The complete listing goes into the output exactly, without its pictures.

:: Given data ::

--*--

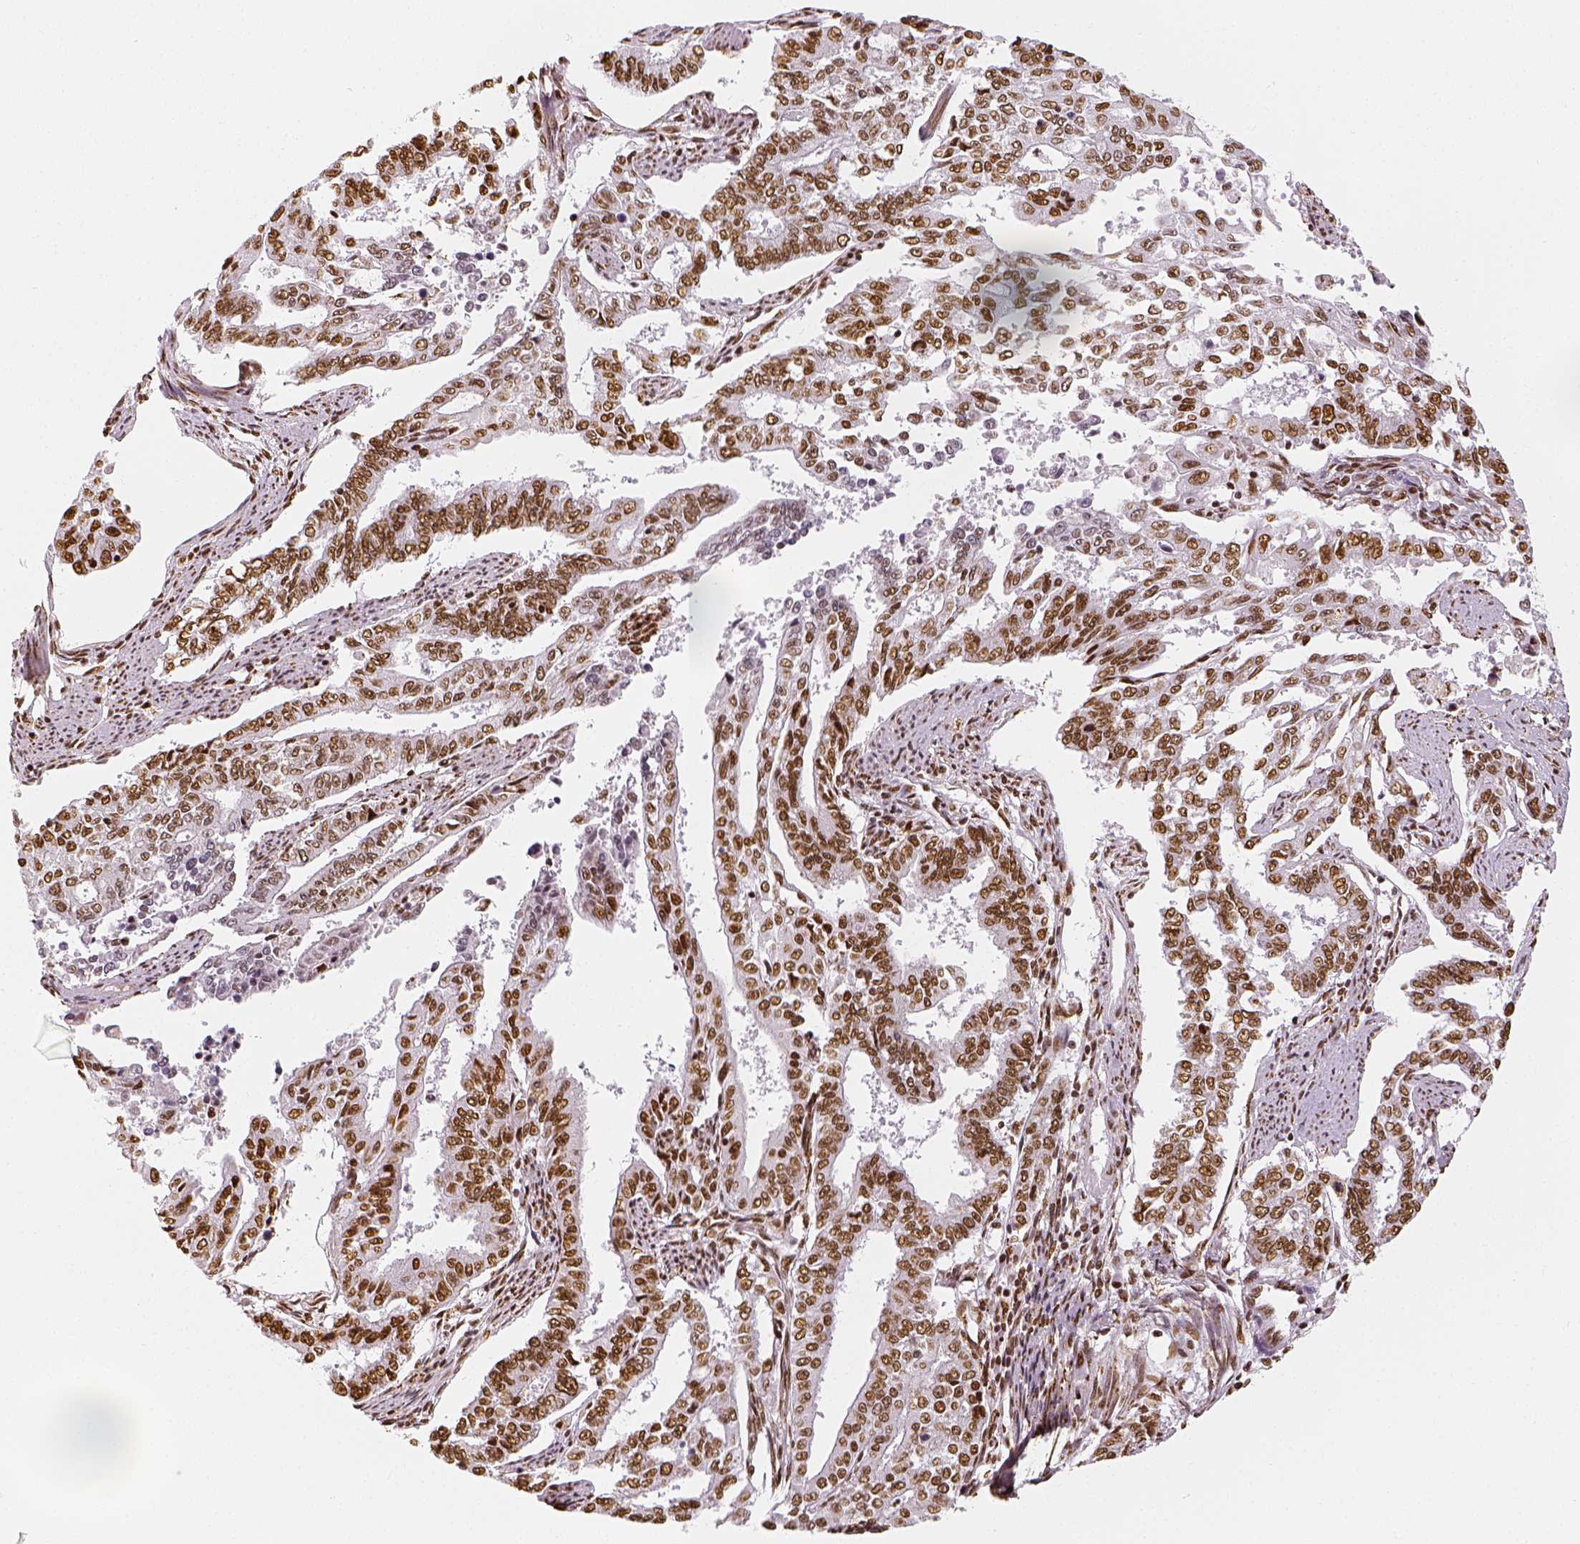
{"staining": {"intensity": "moderate", "quantity": ">75%", "location": "nuclear"}, "tissue": "endometrial cancer", "cell_type": "Tumor cells", "image_type": "cancer", "snomed": [{"axis": "morphology", "description": "Adenocarcinoma, NOS"}, {"axis": "topography", "description": "Uterus"}], "caption": "Immunohistochemical staining of endometrial cancer (adenocarcinoma) exhibits medium levels of moderate nuclear positivity in approximately >75% of tumor cells. (IHC, brightfield microscopy, high magnification).", "gene": "KDM5B", "patient": {"sex": "female", "age": 59}}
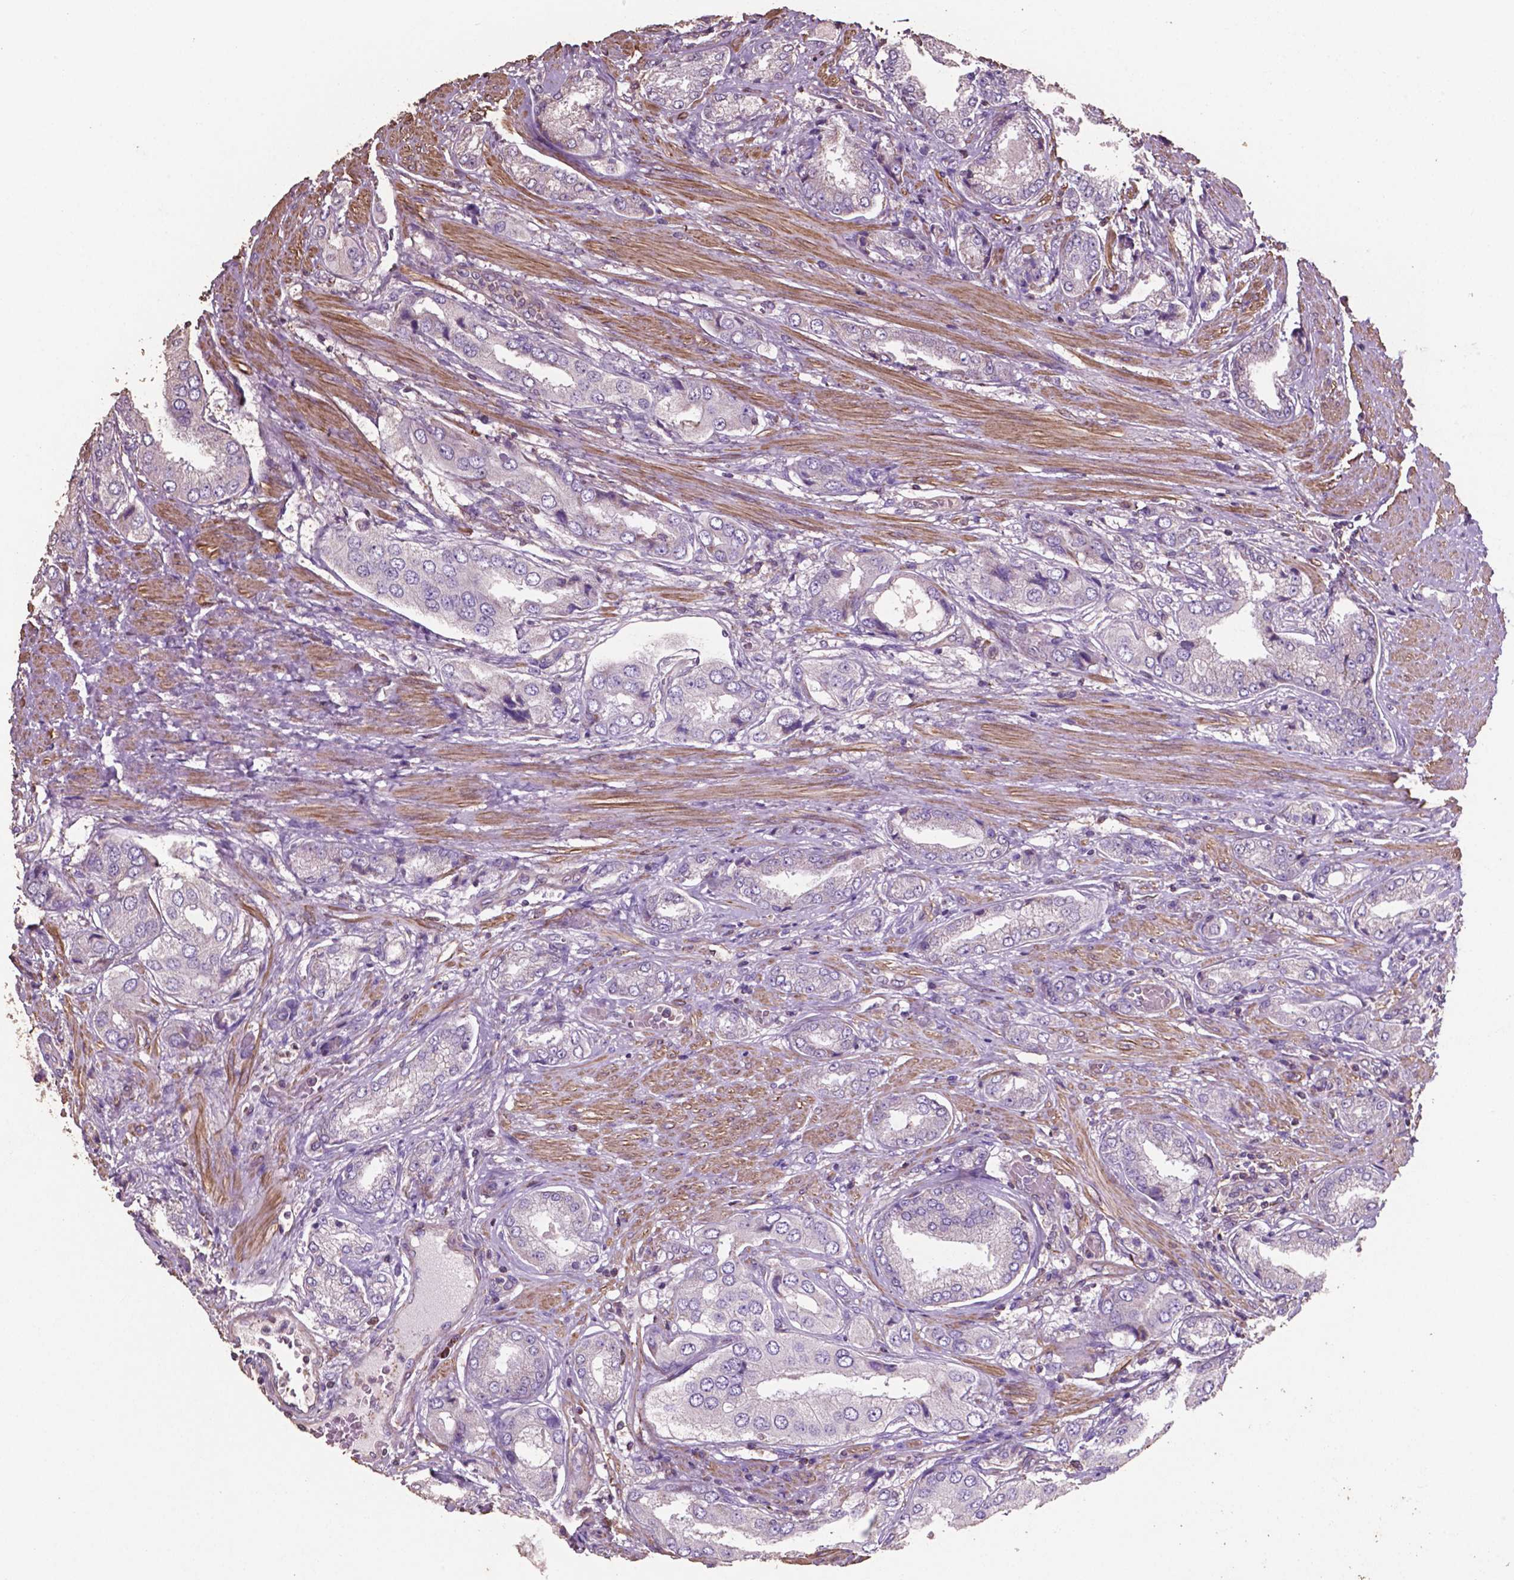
{"staining": {"intensity": "negative", "quantity": "none", "location": "none"}, "tissue": "prostate cancer", "cell_type": "Tumor cells", "image_type": "cancer", "snomed": [{"axis": "morphology", "description": "Adenocarcinoma, NOS"}, {"axis": "topography", "description": "Prostate"}], "caption": "Photomicrograph shows no significant protein expression in tumor cells of prostate cancer.", "gene": "COMMD4", "patient": {"sex": "male", "age": 63}}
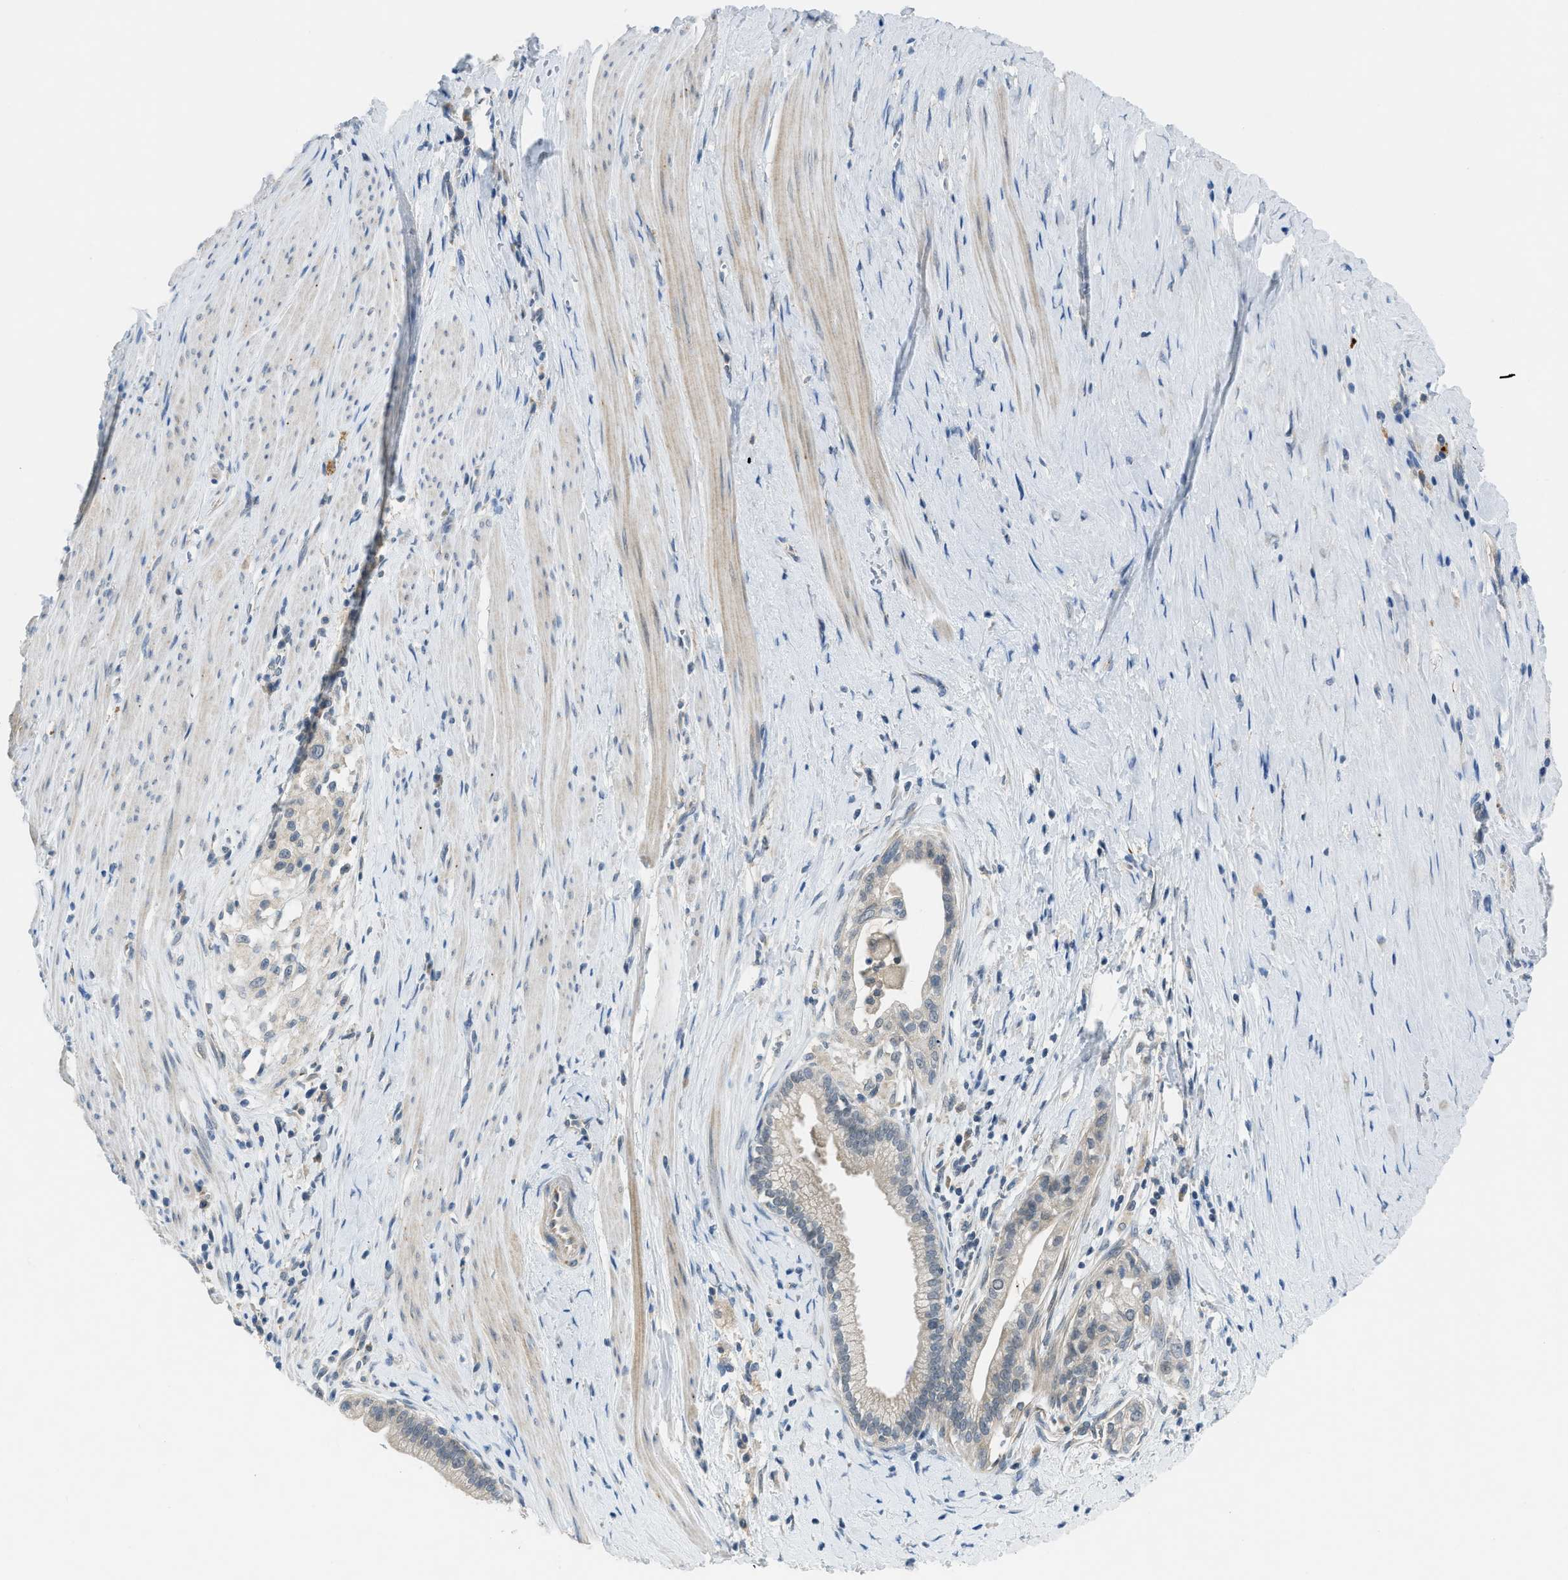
{"staining": {"intensity": "weak", "quantity": ">75%", "location": "cytoplasmic/membranous"}, "tissue": "pancreatic cancer", "cell_type": "Tumor cells", "image_type": "cancer", "snomed": [{"axis": "morphology", "description": "Adenocarcinoma, NOS"}, {"axis": "topography", "description": "Pancreas"}], "caption": "Weak cytoplasmic/membranous protein expression is present in about >75% of tumor cells in pancreatic cancer.", "gene": "PDE7A", "patient": {"sex": "male", "age": 69}}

--*--

:: Solution for this problem ::
{"staining": {"intensity": "moderate", "quantity": ">75%", "location": "nuclear"}, "tissue": "endometrial cancer", "cell_type": "Tumor cells", "image_type": "cancer", "snomed": [{"axis": "morphology", "description": "Adenocarcinoma, NOS"}, {"axis": "topography", "description": "Uterus"}], "caption": "Immunohistochemical staining of endometrial cancer (adenocarcinoma) exhibits medium levels of moderate nuclear positivity in approximately >75% of tumor cells. (IHC, brightfield microscopy, high magnification).", "gene": "KDM5B", "patient": {"sex": "female", "age": 59}}
{"staining": {"intensity": "negative", "quantity": "none", "location": "none"}, "tissue": "prostate cancer", "cell_type": "Tumor cells", "image_type": "cancer", "snomed": [{"axis": "morphology", "description": "Adenocarcinoma, NOS"}, {"axis": "topography", "description": "Prostate"}], "caption": "Photomicrograph shows no significant protein expression in tumor cells of prostate cancer.", "gene": "COMMD4", "patient": {"sex": "male", "age": 63}}
{"staining": {"intensity": "weak", "quantity": ">75%", "location": "cytoplasmic/membranous"}, "tissue": "pancreatic cancer", "cell_type": "Tumor cells", "image_type": "cancer", "snomed": [{"axis": "morphology", "description": "Adenocarcinoma, NOS"}, {"axis": "topography", "description": "Pancreas"}], "caption": "Weak cytoplasmic/membranous protein expression is present in about >75% of tumor cells in pancreatic cancer.", "gene": "PDE7A", "patient": {"sex": "male", "age": 69}}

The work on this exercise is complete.